* [PROBLEM STATEMENT]
Give every line from the entries that contains "lines".

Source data
• • • • • • •
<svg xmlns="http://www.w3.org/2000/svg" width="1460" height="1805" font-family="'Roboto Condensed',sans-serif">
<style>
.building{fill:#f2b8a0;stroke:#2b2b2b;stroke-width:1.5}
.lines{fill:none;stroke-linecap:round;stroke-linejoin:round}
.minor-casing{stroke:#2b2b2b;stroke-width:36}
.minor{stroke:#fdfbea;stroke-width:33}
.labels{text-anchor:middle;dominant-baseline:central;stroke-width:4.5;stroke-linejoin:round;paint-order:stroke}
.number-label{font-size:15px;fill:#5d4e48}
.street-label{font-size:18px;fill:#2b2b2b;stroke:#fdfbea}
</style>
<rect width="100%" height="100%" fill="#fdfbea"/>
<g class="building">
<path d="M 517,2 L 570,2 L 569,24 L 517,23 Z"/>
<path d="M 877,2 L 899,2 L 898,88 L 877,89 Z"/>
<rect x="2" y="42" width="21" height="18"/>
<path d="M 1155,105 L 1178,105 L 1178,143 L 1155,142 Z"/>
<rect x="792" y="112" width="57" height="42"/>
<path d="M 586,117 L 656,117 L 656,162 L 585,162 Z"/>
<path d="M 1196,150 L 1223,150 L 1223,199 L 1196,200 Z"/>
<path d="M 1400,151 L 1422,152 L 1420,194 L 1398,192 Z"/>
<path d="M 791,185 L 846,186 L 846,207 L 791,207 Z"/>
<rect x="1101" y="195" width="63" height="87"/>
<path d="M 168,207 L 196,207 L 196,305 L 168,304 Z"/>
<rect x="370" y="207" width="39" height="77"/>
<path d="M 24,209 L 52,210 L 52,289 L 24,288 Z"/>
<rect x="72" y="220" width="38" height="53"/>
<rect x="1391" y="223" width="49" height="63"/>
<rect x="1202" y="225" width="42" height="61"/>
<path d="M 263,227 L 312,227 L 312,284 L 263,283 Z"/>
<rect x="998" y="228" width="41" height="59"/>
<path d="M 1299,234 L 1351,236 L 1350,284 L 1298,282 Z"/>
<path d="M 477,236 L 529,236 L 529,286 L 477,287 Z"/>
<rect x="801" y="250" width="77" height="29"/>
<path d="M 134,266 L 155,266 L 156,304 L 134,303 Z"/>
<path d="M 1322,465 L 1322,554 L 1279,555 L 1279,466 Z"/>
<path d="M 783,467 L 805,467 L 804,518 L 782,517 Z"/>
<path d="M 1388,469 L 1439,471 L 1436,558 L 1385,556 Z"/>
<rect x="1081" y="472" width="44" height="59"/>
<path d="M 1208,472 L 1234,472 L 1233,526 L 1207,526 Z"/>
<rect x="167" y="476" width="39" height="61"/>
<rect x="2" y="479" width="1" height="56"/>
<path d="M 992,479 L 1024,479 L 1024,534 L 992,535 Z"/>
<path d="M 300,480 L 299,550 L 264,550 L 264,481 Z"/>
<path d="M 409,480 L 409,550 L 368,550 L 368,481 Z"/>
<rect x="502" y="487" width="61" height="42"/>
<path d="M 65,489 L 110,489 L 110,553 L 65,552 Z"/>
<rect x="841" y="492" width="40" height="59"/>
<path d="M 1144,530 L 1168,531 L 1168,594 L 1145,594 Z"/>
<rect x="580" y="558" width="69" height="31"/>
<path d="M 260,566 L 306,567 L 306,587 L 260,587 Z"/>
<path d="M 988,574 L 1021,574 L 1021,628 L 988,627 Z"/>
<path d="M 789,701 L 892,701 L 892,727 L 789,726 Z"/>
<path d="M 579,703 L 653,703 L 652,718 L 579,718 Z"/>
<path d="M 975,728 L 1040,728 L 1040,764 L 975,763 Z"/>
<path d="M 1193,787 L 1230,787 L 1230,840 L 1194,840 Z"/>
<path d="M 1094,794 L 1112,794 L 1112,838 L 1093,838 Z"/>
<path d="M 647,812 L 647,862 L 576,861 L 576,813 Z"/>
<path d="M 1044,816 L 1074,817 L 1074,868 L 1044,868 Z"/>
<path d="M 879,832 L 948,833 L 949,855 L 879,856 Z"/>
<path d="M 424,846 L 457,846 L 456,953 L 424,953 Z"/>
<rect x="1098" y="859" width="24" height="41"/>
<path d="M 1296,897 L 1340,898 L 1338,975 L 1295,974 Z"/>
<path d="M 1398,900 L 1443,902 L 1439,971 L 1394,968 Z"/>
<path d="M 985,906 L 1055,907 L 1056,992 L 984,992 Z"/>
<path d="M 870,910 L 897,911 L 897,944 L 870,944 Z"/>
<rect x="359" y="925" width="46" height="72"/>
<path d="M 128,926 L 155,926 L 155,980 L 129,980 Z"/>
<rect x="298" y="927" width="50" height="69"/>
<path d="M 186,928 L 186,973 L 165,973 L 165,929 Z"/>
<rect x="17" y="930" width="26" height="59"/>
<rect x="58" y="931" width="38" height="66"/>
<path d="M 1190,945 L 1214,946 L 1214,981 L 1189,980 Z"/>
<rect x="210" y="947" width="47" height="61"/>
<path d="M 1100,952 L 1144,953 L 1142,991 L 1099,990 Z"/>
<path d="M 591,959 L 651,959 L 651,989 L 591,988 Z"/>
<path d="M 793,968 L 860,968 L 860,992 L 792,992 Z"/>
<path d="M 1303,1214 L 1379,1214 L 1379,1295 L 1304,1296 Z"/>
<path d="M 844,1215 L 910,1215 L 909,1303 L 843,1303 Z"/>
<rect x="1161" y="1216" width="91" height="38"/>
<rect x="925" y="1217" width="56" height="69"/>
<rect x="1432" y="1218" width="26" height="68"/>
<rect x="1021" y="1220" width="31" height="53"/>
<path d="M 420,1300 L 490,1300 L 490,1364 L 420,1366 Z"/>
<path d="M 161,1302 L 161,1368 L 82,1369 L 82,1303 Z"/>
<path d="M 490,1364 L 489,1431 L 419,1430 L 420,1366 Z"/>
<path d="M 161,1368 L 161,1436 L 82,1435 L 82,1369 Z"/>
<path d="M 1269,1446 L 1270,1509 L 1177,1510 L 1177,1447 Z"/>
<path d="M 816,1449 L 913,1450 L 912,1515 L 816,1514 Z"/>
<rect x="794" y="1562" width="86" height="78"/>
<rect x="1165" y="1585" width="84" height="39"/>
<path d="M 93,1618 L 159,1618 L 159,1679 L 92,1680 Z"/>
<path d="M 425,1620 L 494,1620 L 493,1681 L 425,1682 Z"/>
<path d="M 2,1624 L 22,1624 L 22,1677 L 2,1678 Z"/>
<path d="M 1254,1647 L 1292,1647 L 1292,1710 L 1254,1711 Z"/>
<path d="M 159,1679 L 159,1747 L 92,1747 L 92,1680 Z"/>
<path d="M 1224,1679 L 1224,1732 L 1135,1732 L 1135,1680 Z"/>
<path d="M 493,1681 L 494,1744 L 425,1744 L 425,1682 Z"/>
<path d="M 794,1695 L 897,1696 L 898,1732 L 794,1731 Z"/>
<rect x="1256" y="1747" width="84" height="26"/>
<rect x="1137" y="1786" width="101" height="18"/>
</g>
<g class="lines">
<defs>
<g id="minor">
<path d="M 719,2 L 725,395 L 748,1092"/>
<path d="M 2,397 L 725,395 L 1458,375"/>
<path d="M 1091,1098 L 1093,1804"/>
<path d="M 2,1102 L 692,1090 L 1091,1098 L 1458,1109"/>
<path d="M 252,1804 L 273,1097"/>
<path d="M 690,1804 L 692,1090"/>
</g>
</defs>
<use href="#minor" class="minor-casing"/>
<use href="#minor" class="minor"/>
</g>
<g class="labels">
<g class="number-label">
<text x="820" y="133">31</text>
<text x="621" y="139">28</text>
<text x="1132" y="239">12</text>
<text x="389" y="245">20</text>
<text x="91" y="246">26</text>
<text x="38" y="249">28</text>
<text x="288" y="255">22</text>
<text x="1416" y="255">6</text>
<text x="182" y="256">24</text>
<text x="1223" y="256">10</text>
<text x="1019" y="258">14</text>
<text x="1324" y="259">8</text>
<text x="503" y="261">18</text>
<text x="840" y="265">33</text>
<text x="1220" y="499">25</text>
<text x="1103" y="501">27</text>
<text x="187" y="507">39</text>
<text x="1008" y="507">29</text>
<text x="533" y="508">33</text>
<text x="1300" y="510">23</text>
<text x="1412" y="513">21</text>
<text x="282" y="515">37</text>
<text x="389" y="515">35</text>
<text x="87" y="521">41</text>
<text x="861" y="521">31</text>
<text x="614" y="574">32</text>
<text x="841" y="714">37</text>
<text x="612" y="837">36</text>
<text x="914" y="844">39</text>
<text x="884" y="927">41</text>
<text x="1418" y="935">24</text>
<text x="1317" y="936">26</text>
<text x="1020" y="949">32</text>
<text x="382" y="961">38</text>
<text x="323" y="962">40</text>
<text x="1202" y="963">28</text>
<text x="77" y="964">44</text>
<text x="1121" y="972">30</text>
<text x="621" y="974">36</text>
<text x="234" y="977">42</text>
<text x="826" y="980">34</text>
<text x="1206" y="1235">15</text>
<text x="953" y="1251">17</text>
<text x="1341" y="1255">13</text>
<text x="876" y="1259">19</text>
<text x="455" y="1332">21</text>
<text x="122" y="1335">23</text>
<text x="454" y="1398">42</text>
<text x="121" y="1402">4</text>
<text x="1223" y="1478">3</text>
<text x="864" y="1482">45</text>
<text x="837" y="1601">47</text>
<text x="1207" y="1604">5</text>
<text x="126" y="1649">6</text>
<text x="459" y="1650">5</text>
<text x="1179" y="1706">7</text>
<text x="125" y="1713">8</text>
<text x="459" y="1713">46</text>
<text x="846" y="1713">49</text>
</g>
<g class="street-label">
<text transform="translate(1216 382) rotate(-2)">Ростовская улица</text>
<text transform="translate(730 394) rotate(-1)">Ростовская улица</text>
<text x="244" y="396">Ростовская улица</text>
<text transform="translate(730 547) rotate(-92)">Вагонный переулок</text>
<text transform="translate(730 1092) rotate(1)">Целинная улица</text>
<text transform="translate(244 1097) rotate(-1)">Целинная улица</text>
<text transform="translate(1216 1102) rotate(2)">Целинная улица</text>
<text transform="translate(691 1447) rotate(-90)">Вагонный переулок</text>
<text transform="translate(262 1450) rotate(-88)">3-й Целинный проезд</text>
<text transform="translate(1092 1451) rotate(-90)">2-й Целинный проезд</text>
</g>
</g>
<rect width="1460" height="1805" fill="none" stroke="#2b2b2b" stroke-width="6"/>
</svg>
• • • • • • •
* [SOLUTION TO THIS PROBLEM]
.lines{fill:none;stroke-linecap:round;stroke-linejoin:round}
<g class="lines">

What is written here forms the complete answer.